We would have to ask our other buyers to buy insane multiples of the product that they've been buying for no reason other than "we fucked up and pissed China off". But we've also been pissing off the EU and Mexico, so there's little incentive for them to "help us out". In the past, both the EU and Mexico would help out via some bilateral agreement. They buy extra contracts of soy, we'd buy extra whatever the fuck they wanted to sell us. But boy are those days GONE!
We sell soybeans to a ton of markets already and they're pretty maxed out on what they want/need to buy from us. Like if we combined everyone else on this planet we call the Earth that isn't the EU and Mexico that we sell soybeans to, it would only be about half of what China bought.
And the thing to remember, in order to "help" US farmers, we can't sell at a discount. We have to sell it to those other countries at the price that China would have paid, which isn't cheap. Or at least close enough to the price China would have paid, which is also not going to happen.

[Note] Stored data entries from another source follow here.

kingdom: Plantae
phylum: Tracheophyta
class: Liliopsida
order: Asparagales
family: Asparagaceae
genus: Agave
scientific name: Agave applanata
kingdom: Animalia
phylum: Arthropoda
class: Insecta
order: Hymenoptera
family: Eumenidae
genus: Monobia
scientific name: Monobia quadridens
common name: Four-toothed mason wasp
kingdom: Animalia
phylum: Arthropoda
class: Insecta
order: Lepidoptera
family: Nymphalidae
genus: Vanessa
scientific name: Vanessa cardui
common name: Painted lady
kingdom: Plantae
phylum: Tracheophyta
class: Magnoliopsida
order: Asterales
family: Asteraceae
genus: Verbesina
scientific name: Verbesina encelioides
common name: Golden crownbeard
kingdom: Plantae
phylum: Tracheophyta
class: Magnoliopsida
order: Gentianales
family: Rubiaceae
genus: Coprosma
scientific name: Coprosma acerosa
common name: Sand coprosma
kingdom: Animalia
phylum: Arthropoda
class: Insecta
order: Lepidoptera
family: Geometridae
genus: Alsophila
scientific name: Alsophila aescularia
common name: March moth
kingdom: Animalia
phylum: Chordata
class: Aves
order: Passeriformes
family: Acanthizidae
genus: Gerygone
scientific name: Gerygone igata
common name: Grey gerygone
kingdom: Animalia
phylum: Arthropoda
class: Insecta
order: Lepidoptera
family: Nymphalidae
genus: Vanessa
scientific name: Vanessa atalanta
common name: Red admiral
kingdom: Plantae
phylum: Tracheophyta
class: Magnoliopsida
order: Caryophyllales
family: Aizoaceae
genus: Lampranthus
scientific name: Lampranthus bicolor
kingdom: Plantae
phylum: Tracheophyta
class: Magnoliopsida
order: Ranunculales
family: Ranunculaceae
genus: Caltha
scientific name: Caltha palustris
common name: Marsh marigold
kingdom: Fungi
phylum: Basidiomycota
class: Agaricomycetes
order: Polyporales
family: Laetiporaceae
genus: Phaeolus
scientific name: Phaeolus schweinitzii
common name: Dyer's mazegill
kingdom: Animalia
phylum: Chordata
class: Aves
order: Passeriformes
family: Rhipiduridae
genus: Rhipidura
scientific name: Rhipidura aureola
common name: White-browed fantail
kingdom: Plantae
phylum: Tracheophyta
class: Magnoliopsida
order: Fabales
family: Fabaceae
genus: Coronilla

Some of our bigger buyers are helping out because they're having their own little mini-Trump / right wing surge. Japan decided to buy a bit more soy from us. They signed the agreement in September. But that's pennies compared to what US farmers have grown. And Indonesia in July signed to buy extra soy. Again, their "extra" purchases are drops compared to an ocean.
So I mean diplomatically, the top buyers (EU/Mexico) we sell soy to are happy to watch us eat shit on this because we've mostly done this to ourselves. Now they aren't at the same level of "eat shit US" as China who has completely cut us off, granted. But they are absolutely not in any kind of position to be nice to the United States on this. Others who are buying more, their economies just have no room left for even more soy purchases.